Explicit methods compute the new state entirely from the old state. They are simple and cheap per step, but they are conditionally stable: if your timestep is too large relative to your grid spacing and flow velocities, the solution will oscillate wildly and blow up. The stability limit is governed by the CFL condition (Courant-Friedrichs-Lewy), which essentially says that information should not travel more than one cell width per timestep.
Implicit methods compute the new state by solving a system of equations that couples the old state and the new state together. They are unconditionally stable - you can take arbitrarily large timesteps without blowing up - but each step requires solving a large sparse linear system, which is expensive. The trade-off is fewer, more expensive steps versus many cheap steps.
IMPES (Implicit Pressure, Explicit Saturation), which is the scheme BORES uses, is a compromise. The pressure equation is solved implicitly, giving unconditional stability for the pressure field. The saturation equation is then updated explicitly using the newly computed pressure field. This means pressure can change dramatically in a single step without instability, but the saturation update is still subject to CFL-like constraints. BORES handles this by monitoring the saturation change per step and reducing the timestep if it gets too large.
The IMPES approach is well-suited for problems where pressure changes are large and fast (like near wells) but saturation fronts move relatively slowly (like a waterflood advancing through a reservoir). This covers the majority of practical reservoir simulation scenarios. For problems where saturation changes are very sharp - like gas coning near a well - IMPES may require very small timesteps, and a fully implicit method might be more efficient. But for the typical field-scale simulation, IMPES offers an excellent balance of speed and robustness.
Where BORES Fits¶
BORES is a 3D three-phase black-oil simulator that uses the IMPES scheme on structured Cartesian grids. In the taxonomy of reservoir simulators, this places it firmly in the "general-purpose black-oil" category - the most commonly used type of simulator in the petroleum industry.
What makes BORES different from commercial simulators like Eclipse, CMG IMEX, or tNavigator is not the physics (which are standard) but the interface. BORES is a Python library, not a standalone application with a proprietary input format. You define your reservoir model, configure your simulation, and analyze results using Python code - the same language you use for data science, machine learning, and automation. This means you can integrate reservoir simulation into larger workflows, parametrize models programmatically, and leverage the entire Python scientific ecosystem.
BORES is appropriate for conventional oil and gas reservoirs under primary depletion, waterflooding, and immiscible or miscible gas injection. It supports features like faults, fractures, aquifer models (Carter-Tracy), multiple well types, well schedules, and various boundary conditions. It is not the right tool for thermal recovery, compositional gas condensate modeling, or chemical flooding - those require specialized physics that are outside the black-oil framework.
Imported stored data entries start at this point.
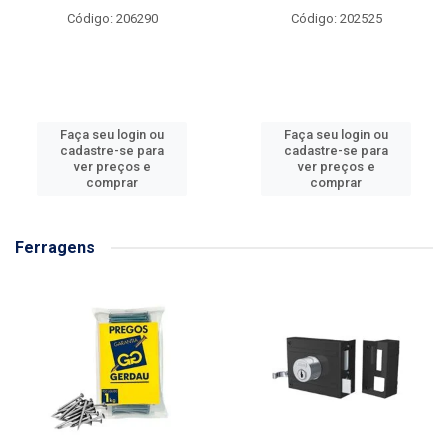
Código: 206290
Código: 202525
Faça seu login ou
Faça seu login ou
cadastre-se para
cadastre-se para
ver preços e
ver preços e
comprar
comprar
Ferragens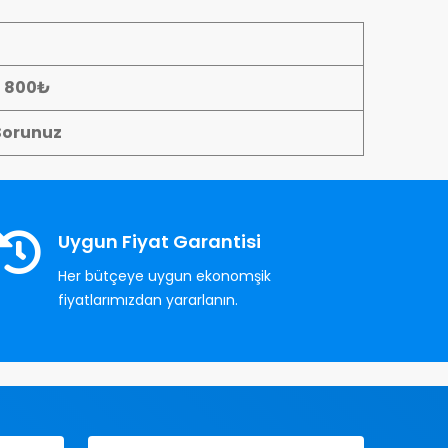
- 800₺
Sorunuz
Uygun Fiyat Garantisi
Her bütçeye uygun ekonomşik
fiyatlarımızdan yararlanın.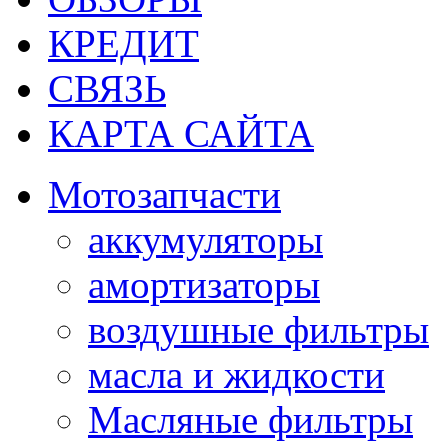
КРЕДИТ
СВЯЗЬ
КАРТА САЙТА
Мотозапчасти
аккумуляторы
амортизаторы
воздушные фильтры
масла и жидкости
Масляные фильтры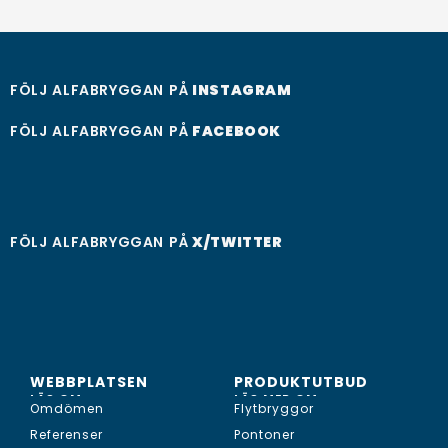
FÖLJ ALFABRYGGAN PÅ
INSTAGRAM
FÖLJ ALFABRYGGAN PÅ
FACEBOOK
FÖLJ ALFABRYGGAN PÅ
X/TWITTER
WEBBPLATSEN
PRODUKTUTBUD
LÄS OM...
LÄS MER OM...
Omdömen
Flytbryggor
Referenser
Pontoner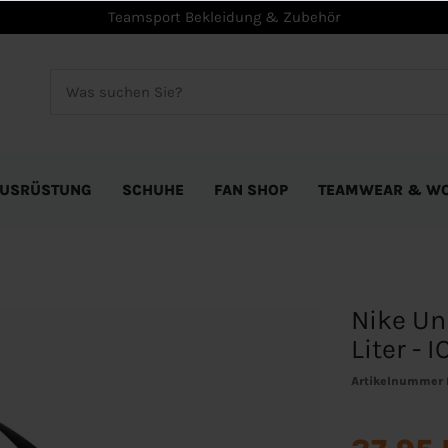
Teamsport Bekleidung & Zubehör
USRÜSTUNG
SCHUHE
FAN SHOP
TEAMWEAR & W
Nike Un
Liter - 
Artikelnummer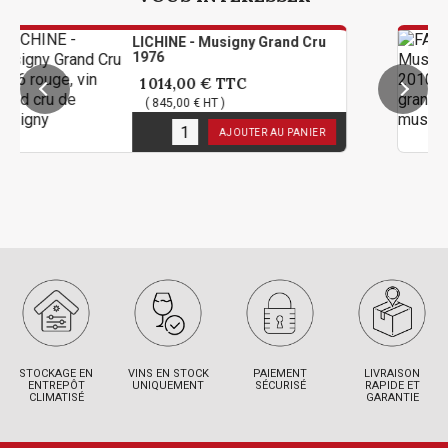
LICHINE - Musigny Grand Cru
FA
1976
Cr
1 014,00 €
TTC
3
( 845,00 € HT )
(
1
en stock
1
e
AJOUTER AU PANIER
STOCKAGE EN
VINS EN STOCK
PAIEMENT
LIVRAISON
ENTREPÔT
UNIQUEMENT
SÉCURISÉ
RAPIDE ET
CLIMATISÉ
GARANTIE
For Python developers coming to reservoir simulation for the first time, BORES is designed to be the tool where you learn by doing. The API is designed to be readable, the error messages are informative, and you can inspect every intermediate result as a NumPy array. For reservoir engineers who want to move beyond the limitations of commercial GUI-based tools, BORES gives you full programmatic control over every aspect of the simulation.